After compiling his now-famous list of Spirit-filled fruit, Paul makes the commonsense observation, "Against such things there is no law." This may have multiple meanings, and maybe the truth is a combination of all of them. In one sense Paul is saying that this lifestyle takes place beyond the reach of the law. As someone once said, a vine does not produce grapes because of an act of Congress--producing fruit is the natural function of a vine being itself. So also here: no one can force another person to be loving or kind or gentle. These traits have to emerge as the natural outgrowth of having the Holy Spirit graft us right onto Christ, the true vine of which we are the branches.
But the reverse is also true: although no law can force you to bear such fruit, no law could ever forbid it. How could anyone be against kindness? Of course there are no laws against these spiritual traits because even the most selfish person knows that his life will be better if the people around him are gentle, self-controlled folks. Who wouldn't want a nextdoor neighbor who was filled with the fruit of the Spirit? People like that always build up the others around them, and so of course there is never a law against such a life.
But maybe there is yet a third meaning behind this reference to law. As you may know, usually when Paul mentions the law, he contrasts it with grace. Those who live under the law try to get to heaven on the installment plan, earning their own way by keeping their merit-point tally higher than their demerits. People like that might be highly moral but the fact of the matter is that it's still all about them. If I think God grades on the curve, I focus a lot on myself because, after all, my main goal is to get myself into heaven.

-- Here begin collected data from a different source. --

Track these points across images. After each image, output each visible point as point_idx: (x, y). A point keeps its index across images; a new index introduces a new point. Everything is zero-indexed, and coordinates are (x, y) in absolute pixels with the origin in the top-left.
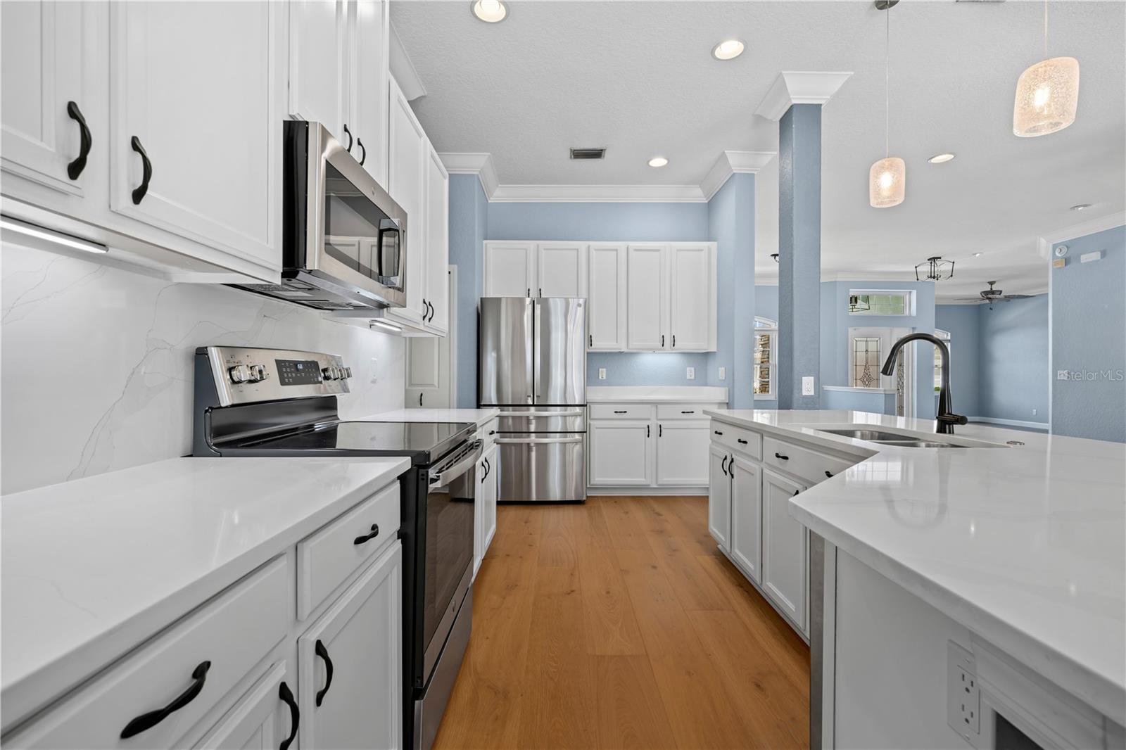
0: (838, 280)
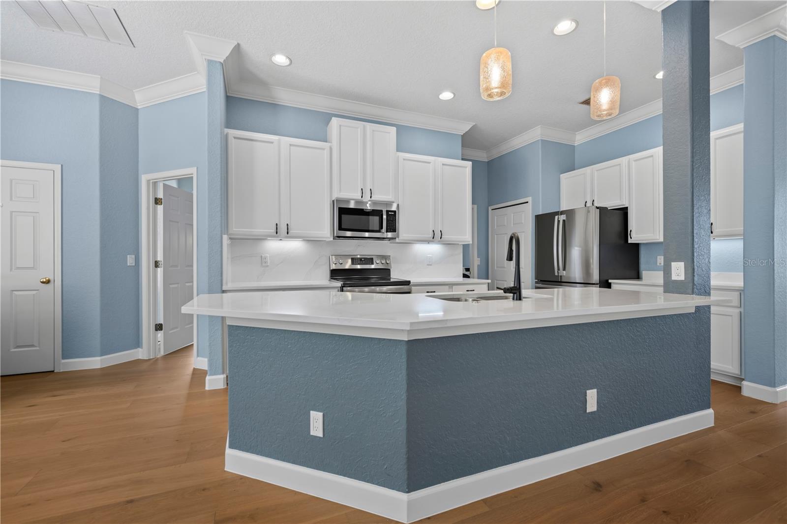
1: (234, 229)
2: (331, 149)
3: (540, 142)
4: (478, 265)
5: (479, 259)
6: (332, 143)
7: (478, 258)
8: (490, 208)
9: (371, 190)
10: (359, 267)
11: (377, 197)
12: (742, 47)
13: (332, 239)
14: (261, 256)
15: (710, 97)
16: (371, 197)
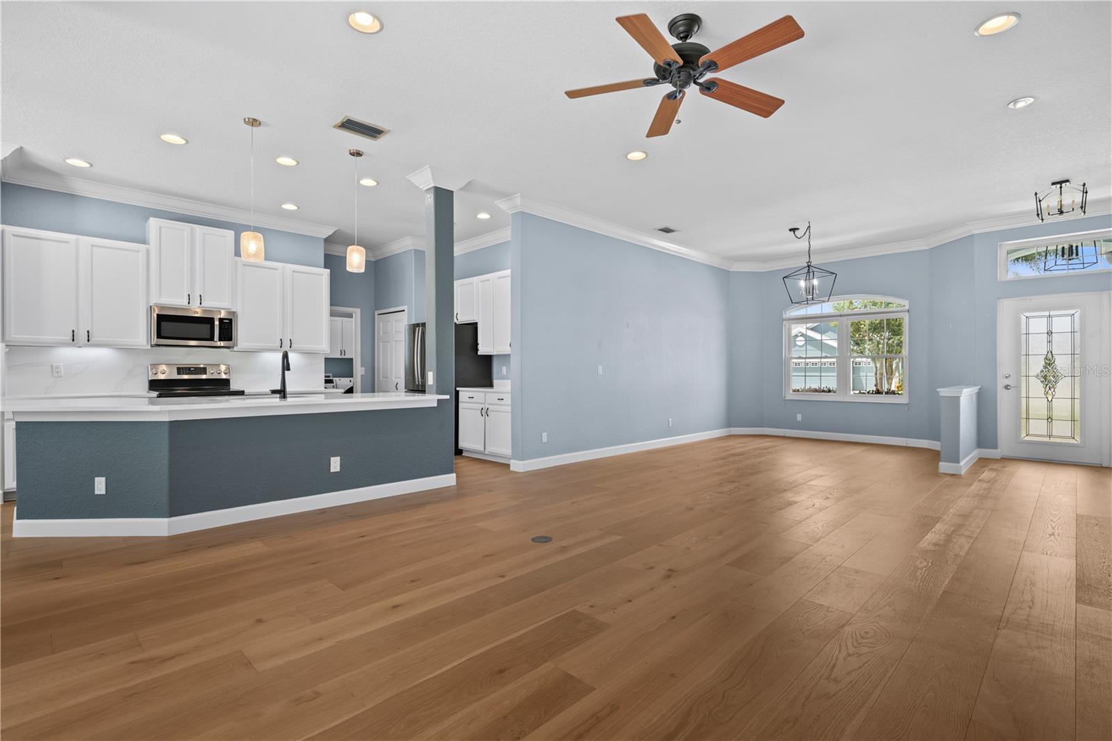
0: (975, 232)
1: (14, 336)
2: (148, 251)
3: (413, 251)
4: (362, 375)
5: (364, 368)
6: (149, 244)
7: (362, 366)
8: (377, 313)
9: (200, 296)
10: (186, 377)
11: (208, 304)
12: (510, 213)
13: (149, 347)
14: (52, 366)
15: (455, 259)
16: (201, 304)
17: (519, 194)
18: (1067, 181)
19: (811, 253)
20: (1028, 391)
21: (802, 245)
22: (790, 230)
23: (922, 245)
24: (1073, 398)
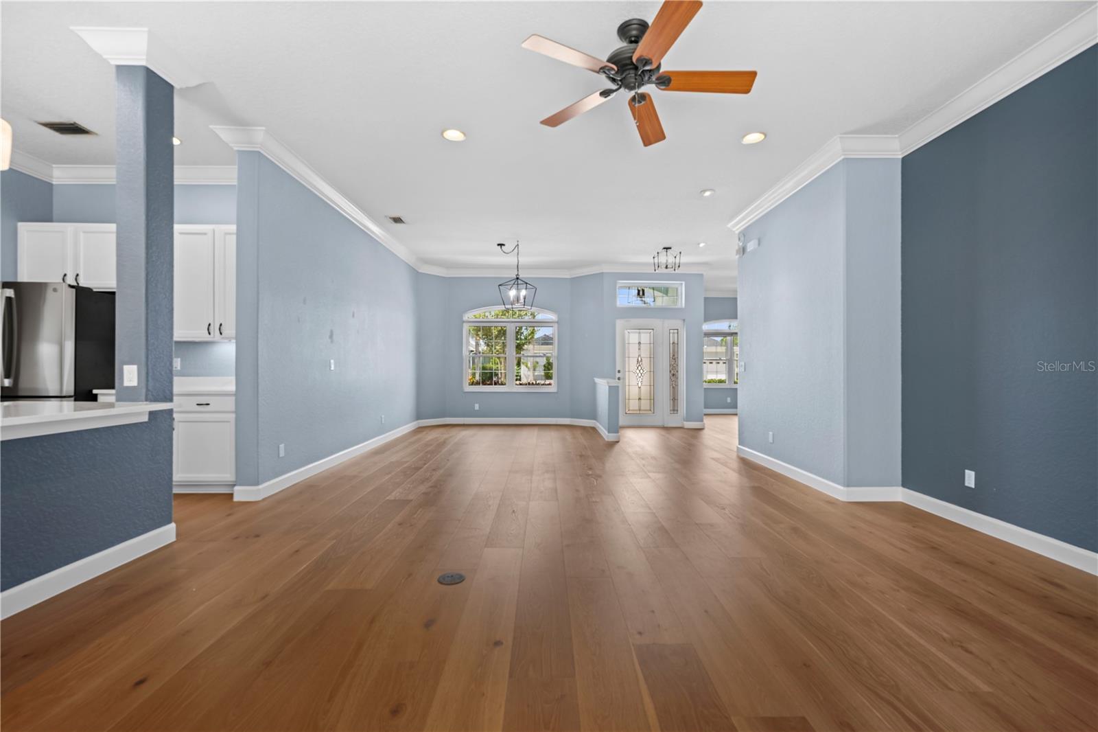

Grace liberates us from worrying about ourselves. In Christ, we are all set. There's no law against the Spirit's fruit because it always helps others, and who could be against that. These spiritual fruit are a result of grace in the sense that grace frees us up to do the Christ-like thing of extending ourselves into the lives of others the same way Jesus extended himself so far into our lives as to become one of us. Some people think that freedom means traipsing down any path you want in life. Paul instead encourages us to "keep in step with the Spirit" because when we do, although there may be many paths we won't go down, the paths we do take will always lead us to serve others to the glory of our great God in Christ, who gives us the Spirit. Amen.